Niki Wolf's Skills

Skills

Here I've outlined my front-end development related skills as well as some design skills.

HTML

I am self-taught in HTML and am very comfortable building it from scratch.

I've got a good grasp of semantic HTML and am working on incorporating it into anything new I build. Time permitting, I plan on refactoring older sites I've made, to make use of it.

CSS

Self-taught with many a tutorial, I can write CSS from scratch or make use of frameworks like Foundation or Bootstrap. I can handily troubleshoot CSS and rarely encounter something broken in CSS that I can't fix with trial and error. It's my favorite part of frontend development, I think. I ❤️ it.

PHP

PHP is a language I'm comfortable looking at, and have a basic understanding of how it pulls together, but at this time cannot write it from scratch.

It is something I would like to learn more about with time.

Javascript

I'm learning JavaScript through sources like Codecademy (Pro Intensive - Build Front-End Web Apps), and Wes Bos' "JavaScript30" courses. I also have Wes' "Beginning JavaScript", "ES6 for Everyone", "React for Beginners" and "Learn Node" courses lined up to start on after I'm done with JavaScript30.

I have some basic concepts down, and am working on building up my skill level with JS.

jQuery

jQuery, like Javascript, is another language I'm just starting to learn. I learned just enough to get something working on a site I was building, and then decided I should probably learn Javascript more in depth first before going back to jQuery.

Adobe Suite

I'm comfortable using Adobe Photoshop, Illustrator and XD, the latter which was used to design the orange/pink 2019 design of this site.

Other Design Tools

I've looked into some alternatives to Adobe Illustrator and Photoshop in hopes in cutting out the monthly cost of Adobe CC. I've looked at Affinity Designer, and Sketch. I used Sketch for a previous design of this site. Affinity seems like it could be a good replacement for Adobe's products, but I'm not quite ready to give up AI and AP yet.

CMS

I have experience building sites with ExpressionEngine, CraftCMS, and WordPress.

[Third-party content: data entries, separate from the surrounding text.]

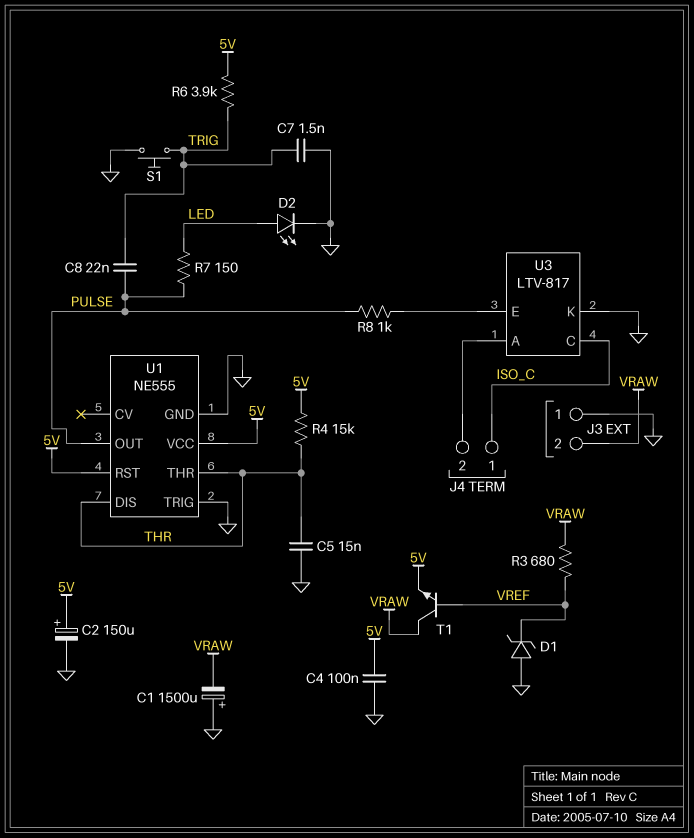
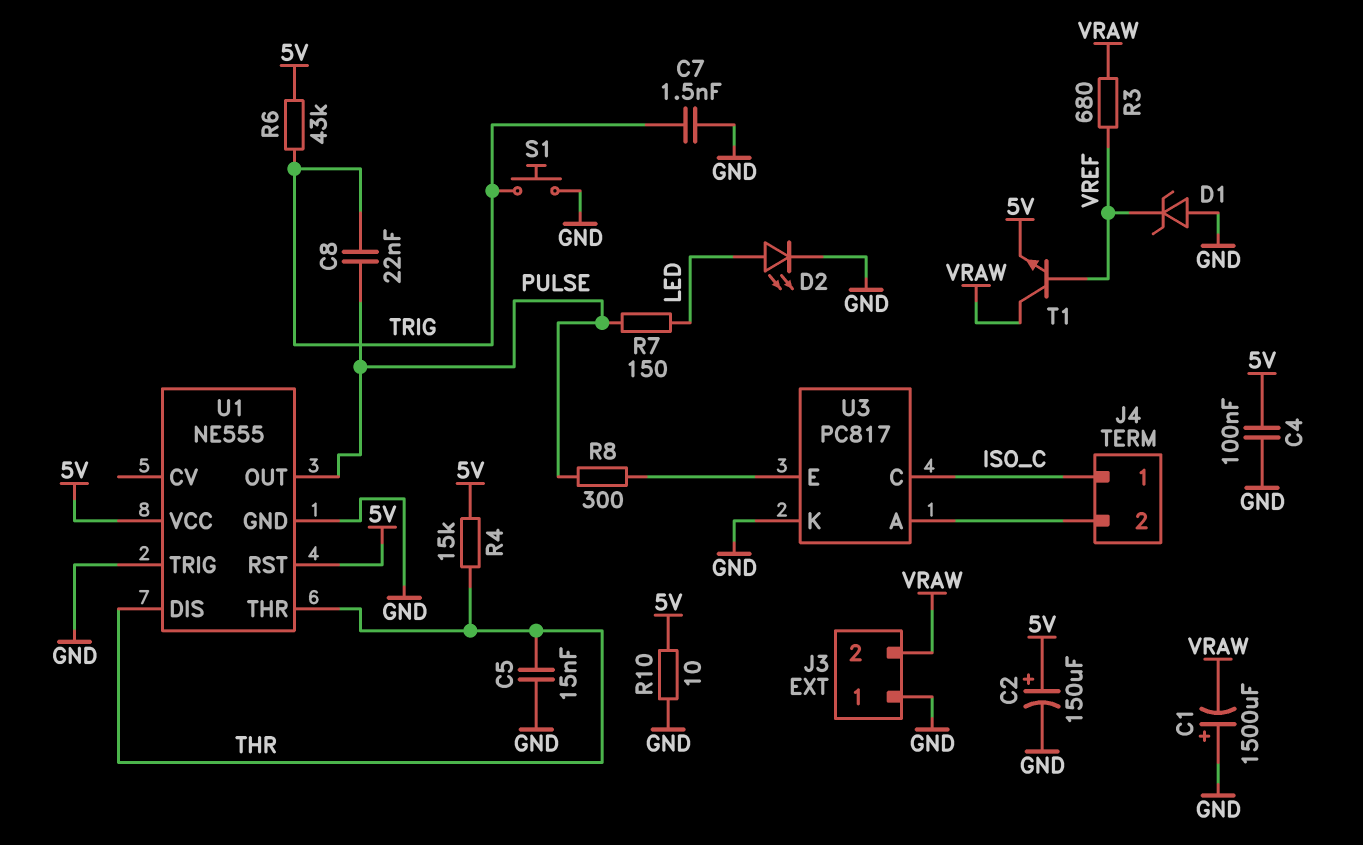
R6: 3.9k (5V, TRIG) -> 43k (5V, TRIG)
R8: 1k (PULSE, U3/E) -> 300 (PULSE, U3/E)
R10: none -> 10 (5V, GND)
U3: LTV-817 -> PC817

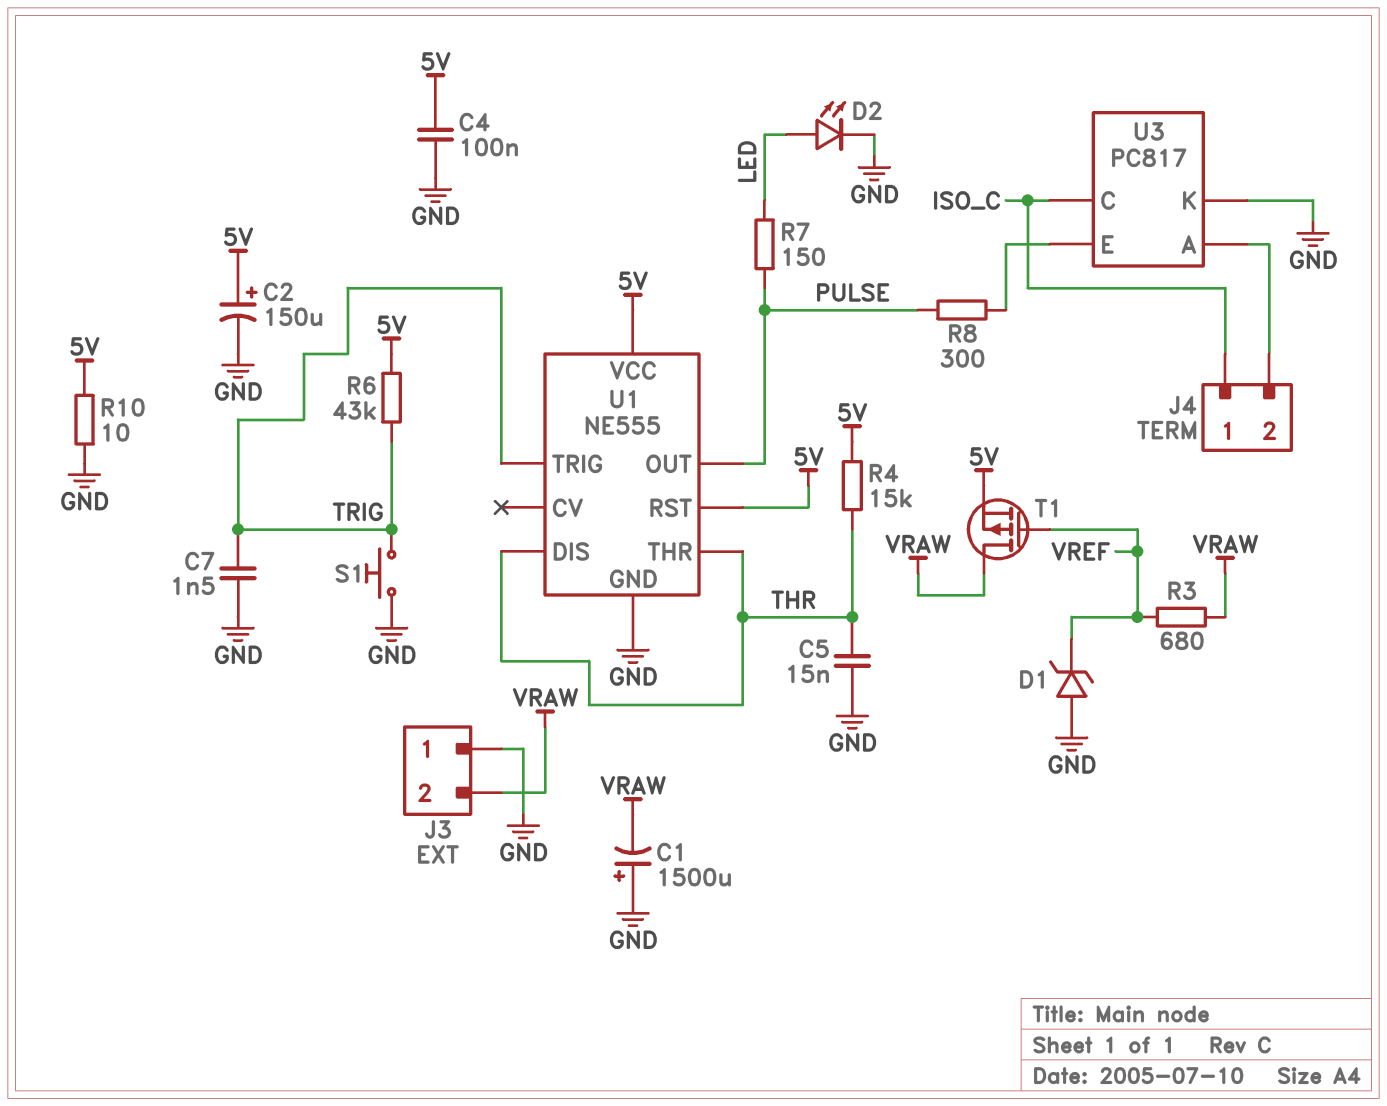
C8: 22nF (PULSE, TRIG) -> none
T1: NPN (B VREF, C VRAW, E 5V) -> PMOS (G VREF, D VRAW, S 5V)
U1 pin TRIG: GND -> TRIG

Before joining Aquarian, I mostly made basic sites or blogs for myself or a handful of clients. I did one e-commerce site with ExpressionEngine 2 + Brilliant Retail, and one with WordPress + WooCommerce. I converted a couple of old WordPress blogs to CraftCMS, as well as from WordPress to ExpressionEngine. In 2021, I converted my business entity site from WordPress to ExpressionEngine.

At Aquarian, the biggest projects I've worked on there so far have been: an upgrade of EE5 to EE7 along with several add-ons, which included assessing which ones to keep, replace, or utilize core EE functions that hadn't been available before; a rescue of a WordPress site dying on PHP5.6 and converting it to Craft CMS with a brand new design provided by a colleague; an upgrade of EE3 to EE7; applying code (HTML, CSS) fixes for a site that was undergoing an accessibility audit in order to achieve WCAG2.1 certification; and working on a Craft CMS site with a wide range of complex field options (definitely not a "keep it simple" type of set up), which included adding content.

The day to day work with Aquarian consists of design updates as requested to various sites, CMS and add-on/plugin updates, and miscellaneous bug troubleshooting & resolution.

At my previous job, I built a prototype configuration generator using ExpressionEngine. Usually to produce these configurations, a user is required to copy a template into a text editor and use "find/replace" to get the needed data into the template. I thought it was time to move beyond this and build a tool that would do all of that for the user. Once I received approval from my manager to "build the tool", rather than reinvent the wheel, I chose to use ExpressionEngine. For the most part, the "text input" field had been sufficient for what I needed it to do, with one exception: IP addresses. There are no built-in field types for that, so I asked around the EECMS Slack community and got some pointers on how to go about building my own custom field type since I had not done it before, and created two new fields: one for IPV4 addressing and one for IPV6 addressing.

I completed enough of the prototype to demonstrate it to my coworkers, but unfortunately they didn't seem very receptive to it. I used it for a few of my own build instances, but not long after, the sub-groups in my department got split up to fall under different managers, and I was no longer part of the group who would've been using it.

Git

I learned Git as part of the Codecademy Pro Intensive courses I took for "Build Websites from Scratch" and "Build Front-end Web Apps". My GitHub repo is here: https://github.com/ttmwebdesign.

I've gotten more experience with it beyond a single user capacity since working with Aquarian where it is heavily utilized. Git stash has come in handy many times.